Raised near Owen Sound, Ontario on a hundred-acre farm that had been in the family since 1875, Steve grew up steeped in music. Dad sang bass, Mom was a music teacher and choir director, and choral music was a permanent feature of life.

His parents bought him his first toy drum when he was two, and spent most of the next 20 years wishing they hadn't. Although he took piano lessons, sang in church and school choirs and played double bass in the high school orchestra, drums and rock & roll were always first on the list, and the old farmhouse shook.

After moving to Toronto in 1981, Steve apprenticed as a recording engineer in a studio owned by film composer Paul Zaza, an experience that provided a good deal of up-close exposure to the world of recording, arranging and producing music. He also dabbled in civilian life for awhile, writing ad copy for the Sears Canada catalogue for three years.

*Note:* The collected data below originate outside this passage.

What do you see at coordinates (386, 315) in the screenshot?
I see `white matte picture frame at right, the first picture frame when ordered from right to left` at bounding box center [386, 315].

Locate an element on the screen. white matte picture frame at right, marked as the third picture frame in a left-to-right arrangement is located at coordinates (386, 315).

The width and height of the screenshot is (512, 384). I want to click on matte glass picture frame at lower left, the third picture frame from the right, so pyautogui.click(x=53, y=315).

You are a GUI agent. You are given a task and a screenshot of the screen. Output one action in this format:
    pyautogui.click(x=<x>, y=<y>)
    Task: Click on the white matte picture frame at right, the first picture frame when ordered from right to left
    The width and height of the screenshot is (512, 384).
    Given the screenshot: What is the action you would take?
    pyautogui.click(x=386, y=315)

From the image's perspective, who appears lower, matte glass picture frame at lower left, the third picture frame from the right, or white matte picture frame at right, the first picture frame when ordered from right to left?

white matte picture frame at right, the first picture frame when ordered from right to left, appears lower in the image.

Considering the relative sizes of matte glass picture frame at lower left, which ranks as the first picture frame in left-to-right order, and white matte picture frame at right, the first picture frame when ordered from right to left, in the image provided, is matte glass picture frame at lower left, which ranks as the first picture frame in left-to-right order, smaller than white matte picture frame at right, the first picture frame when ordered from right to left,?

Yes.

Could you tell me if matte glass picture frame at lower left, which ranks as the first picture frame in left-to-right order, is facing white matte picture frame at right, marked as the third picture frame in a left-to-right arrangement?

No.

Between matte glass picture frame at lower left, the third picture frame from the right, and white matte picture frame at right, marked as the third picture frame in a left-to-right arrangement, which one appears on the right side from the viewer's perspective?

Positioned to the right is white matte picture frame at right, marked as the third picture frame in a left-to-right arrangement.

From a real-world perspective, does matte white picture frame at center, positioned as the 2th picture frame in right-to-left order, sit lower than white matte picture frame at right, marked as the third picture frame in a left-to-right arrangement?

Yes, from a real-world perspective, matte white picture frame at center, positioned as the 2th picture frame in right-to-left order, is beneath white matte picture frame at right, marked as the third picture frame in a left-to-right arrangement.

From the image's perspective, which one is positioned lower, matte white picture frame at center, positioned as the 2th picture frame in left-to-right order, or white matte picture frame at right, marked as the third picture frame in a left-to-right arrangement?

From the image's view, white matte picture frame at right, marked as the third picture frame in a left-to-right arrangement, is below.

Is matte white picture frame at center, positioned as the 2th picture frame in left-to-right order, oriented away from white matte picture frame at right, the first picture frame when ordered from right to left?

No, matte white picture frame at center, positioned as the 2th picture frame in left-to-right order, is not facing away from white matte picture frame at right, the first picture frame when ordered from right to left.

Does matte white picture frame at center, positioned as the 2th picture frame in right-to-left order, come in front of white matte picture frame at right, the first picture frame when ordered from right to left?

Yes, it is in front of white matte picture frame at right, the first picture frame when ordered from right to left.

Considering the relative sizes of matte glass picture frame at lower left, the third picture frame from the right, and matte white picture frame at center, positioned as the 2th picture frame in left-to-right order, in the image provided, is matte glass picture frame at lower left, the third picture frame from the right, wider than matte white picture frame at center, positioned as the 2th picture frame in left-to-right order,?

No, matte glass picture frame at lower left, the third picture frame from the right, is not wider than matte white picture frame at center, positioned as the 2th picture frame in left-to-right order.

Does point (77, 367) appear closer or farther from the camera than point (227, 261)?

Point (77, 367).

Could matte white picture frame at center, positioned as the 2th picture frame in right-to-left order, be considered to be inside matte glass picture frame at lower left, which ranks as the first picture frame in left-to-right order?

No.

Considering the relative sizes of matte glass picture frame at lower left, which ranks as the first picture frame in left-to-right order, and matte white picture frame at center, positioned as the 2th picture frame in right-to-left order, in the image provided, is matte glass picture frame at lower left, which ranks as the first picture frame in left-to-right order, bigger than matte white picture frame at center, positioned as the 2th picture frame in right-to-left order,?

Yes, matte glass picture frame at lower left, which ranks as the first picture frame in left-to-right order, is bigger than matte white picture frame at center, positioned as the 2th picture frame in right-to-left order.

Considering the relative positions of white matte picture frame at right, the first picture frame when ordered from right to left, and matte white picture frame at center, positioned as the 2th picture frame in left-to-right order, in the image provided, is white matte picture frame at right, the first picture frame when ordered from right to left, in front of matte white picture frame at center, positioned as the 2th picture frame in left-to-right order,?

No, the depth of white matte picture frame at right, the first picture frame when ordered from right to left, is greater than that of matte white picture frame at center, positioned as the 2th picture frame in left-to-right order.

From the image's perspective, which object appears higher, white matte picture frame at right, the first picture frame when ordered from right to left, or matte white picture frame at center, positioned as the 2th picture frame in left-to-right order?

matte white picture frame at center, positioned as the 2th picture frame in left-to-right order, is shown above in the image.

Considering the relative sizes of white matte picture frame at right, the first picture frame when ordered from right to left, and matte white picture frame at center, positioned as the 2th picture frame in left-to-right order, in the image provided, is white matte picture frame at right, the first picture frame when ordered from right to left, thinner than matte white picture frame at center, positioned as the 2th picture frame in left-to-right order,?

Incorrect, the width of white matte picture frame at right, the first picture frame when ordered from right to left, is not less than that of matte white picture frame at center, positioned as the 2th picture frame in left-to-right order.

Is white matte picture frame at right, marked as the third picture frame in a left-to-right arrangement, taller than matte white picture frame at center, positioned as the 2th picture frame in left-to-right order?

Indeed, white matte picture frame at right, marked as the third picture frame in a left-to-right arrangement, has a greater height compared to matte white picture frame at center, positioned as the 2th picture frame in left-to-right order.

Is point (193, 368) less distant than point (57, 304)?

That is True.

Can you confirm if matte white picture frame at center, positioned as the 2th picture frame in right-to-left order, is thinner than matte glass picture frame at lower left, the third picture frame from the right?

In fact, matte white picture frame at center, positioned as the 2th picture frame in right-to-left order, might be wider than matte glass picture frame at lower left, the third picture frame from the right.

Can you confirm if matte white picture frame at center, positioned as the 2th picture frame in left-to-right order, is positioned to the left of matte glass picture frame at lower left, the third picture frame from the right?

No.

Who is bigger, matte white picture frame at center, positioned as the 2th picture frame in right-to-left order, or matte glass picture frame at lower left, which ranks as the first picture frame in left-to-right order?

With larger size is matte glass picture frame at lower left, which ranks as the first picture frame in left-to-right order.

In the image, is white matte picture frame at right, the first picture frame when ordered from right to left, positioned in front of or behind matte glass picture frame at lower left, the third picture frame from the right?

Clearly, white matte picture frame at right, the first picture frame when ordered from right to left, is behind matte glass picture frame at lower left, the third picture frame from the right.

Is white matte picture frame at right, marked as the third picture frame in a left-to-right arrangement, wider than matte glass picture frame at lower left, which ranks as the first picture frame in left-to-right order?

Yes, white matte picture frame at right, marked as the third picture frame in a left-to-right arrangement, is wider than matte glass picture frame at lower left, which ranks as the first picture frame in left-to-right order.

In the summer of 1988 he moved to Peterborough, Ontario and joined Tanglefoot (Best Vocal Group, 2007 Canadian Folk Music Awards), where he spent 21 years creating, performing, recording, touring, laughing and exploring with some of the most talented, inspiring and generally excellent people anywhere.

Among his musical influences he lists Joe Grant, Led Zeppelin, Stan Rogers, Benjamin Britten and John Rutter. His tastes generally tend toward the dramatic, something he attributes to having a restless nature. He says he's easily bored, but claims his idea of a great day is sitting around in an English cathedral doing pretty much nothing.

Steve has a wide range of interests: backyard astronomy (check out the Astronomy link), playing oldtimers hockey, paleo-anthropology, archaeology, ancient history, space flight, aviation, choral music and soccer.

In civilian life, Steve can most often be located on the premises of Bayshore Broadcasting in Owen Sound, working as freelance producer and announcer. Since 2012 he has played with RPR, a band comprised of former Tanglefoot colleagues Rob Ritchie and Al Parrish, and percussionist and singer-songwriter Beaker Granger. He also plays bass in Midnight Blue, a Wiarton-based band that plays dances and weddings.